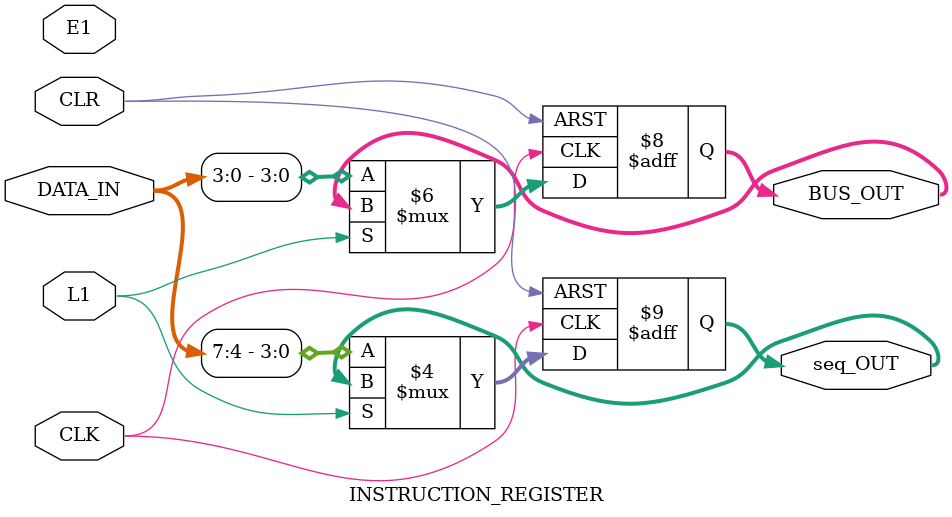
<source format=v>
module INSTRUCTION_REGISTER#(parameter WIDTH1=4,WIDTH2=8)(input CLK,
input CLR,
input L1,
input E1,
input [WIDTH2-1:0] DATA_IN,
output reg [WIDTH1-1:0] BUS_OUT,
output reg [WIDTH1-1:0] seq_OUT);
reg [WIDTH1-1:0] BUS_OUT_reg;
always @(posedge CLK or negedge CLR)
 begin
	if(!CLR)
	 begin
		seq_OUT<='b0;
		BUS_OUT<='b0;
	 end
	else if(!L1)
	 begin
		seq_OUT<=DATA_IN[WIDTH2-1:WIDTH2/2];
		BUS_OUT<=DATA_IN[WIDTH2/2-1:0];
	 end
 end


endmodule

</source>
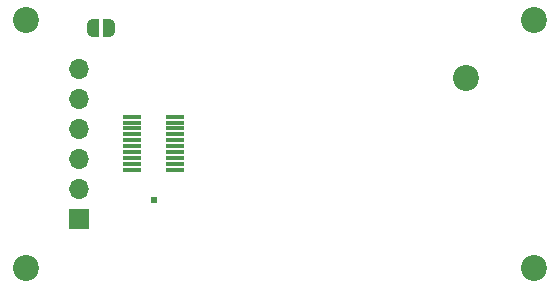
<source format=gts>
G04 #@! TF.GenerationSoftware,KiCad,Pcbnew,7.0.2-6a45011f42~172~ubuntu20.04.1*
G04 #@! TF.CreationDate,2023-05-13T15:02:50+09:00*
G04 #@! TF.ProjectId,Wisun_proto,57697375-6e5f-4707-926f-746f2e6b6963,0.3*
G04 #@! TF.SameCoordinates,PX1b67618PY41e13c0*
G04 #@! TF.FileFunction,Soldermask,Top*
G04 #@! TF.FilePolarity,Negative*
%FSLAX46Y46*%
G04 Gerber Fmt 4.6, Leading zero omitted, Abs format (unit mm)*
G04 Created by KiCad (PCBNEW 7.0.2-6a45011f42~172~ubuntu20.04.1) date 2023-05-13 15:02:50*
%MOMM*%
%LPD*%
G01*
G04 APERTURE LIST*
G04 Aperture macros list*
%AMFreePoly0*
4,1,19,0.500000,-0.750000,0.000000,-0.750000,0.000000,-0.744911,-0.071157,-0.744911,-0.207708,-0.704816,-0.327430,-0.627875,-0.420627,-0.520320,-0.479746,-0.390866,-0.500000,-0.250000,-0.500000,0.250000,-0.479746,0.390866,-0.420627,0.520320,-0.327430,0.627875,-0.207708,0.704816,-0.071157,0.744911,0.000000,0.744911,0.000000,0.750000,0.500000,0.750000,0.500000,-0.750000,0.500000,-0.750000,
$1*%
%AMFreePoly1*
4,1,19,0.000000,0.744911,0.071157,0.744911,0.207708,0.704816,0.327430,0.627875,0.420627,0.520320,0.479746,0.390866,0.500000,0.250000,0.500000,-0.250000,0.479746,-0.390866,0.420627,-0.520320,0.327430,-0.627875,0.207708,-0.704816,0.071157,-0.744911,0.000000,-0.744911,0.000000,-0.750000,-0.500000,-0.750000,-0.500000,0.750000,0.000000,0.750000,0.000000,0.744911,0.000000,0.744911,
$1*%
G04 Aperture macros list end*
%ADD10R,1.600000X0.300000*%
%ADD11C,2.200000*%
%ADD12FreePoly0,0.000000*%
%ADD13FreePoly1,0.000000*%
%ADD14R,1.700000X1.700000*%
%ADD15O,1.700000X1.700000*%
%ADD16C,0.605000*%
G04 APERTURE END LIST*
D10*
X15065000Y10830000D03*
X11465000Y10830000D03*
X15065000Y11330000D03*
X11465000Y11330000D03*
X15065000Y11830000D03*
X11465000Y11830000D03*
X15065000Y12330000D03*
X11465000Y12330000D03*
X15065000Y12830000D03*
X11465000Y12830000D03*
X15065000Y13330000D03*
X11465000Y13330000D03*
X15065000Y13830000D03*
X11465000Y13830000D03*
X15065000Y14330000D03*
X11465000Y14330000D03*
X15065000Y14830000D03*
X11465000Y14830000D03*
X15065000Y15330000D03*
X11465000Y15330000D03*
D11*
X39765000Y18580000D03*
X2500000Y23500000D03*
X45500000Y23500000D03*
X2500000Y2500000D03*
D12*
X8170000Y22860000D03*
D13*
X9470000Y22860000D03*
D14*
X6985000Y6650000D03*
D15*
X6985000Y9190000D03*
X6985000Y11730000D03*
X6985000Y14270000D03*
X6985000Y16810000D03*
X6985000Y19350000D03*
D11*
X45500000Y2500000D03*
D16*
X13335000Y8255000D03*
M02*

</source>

★ ★ ★ ★

Only the lines from the one holding "X11465000Y12830000D03*" through the end of the records should appear in the answer, each repeated exactly.

X11465000Y12830000D03*
X15065000Y13330000D03*
X11465000Y13330000D03*
X15065000Y13830000D03*
X11465000Y13830000D03*
X15065000Y14330000D03*
X11465000Y14330000D03*
X15065000Y14830000D03*
X11465000Y14830000D03*
X15065000Y15330000D03*
X11465000Y15330000D03*
D11*
X39765000Y18580000D03*
X2500000Y23500000D03*
X45500000Y23500000D03*
X2500000Y2500000D03*
D12*
X8170000Y22860000D03*
D13*
X9470000Y22860000D03*
D14*
X6985000Y6650000D03*
D15*
X6985000Y9190000D03*
X6985000Y11730000D03*
X6985000Y14270000D03*
X6985000Y16810000D03*
X6985000Y19350000D03*
D11*
X45500000Y2500000D03*
D16*
X13335000Y8255000D03*
M02*

</source>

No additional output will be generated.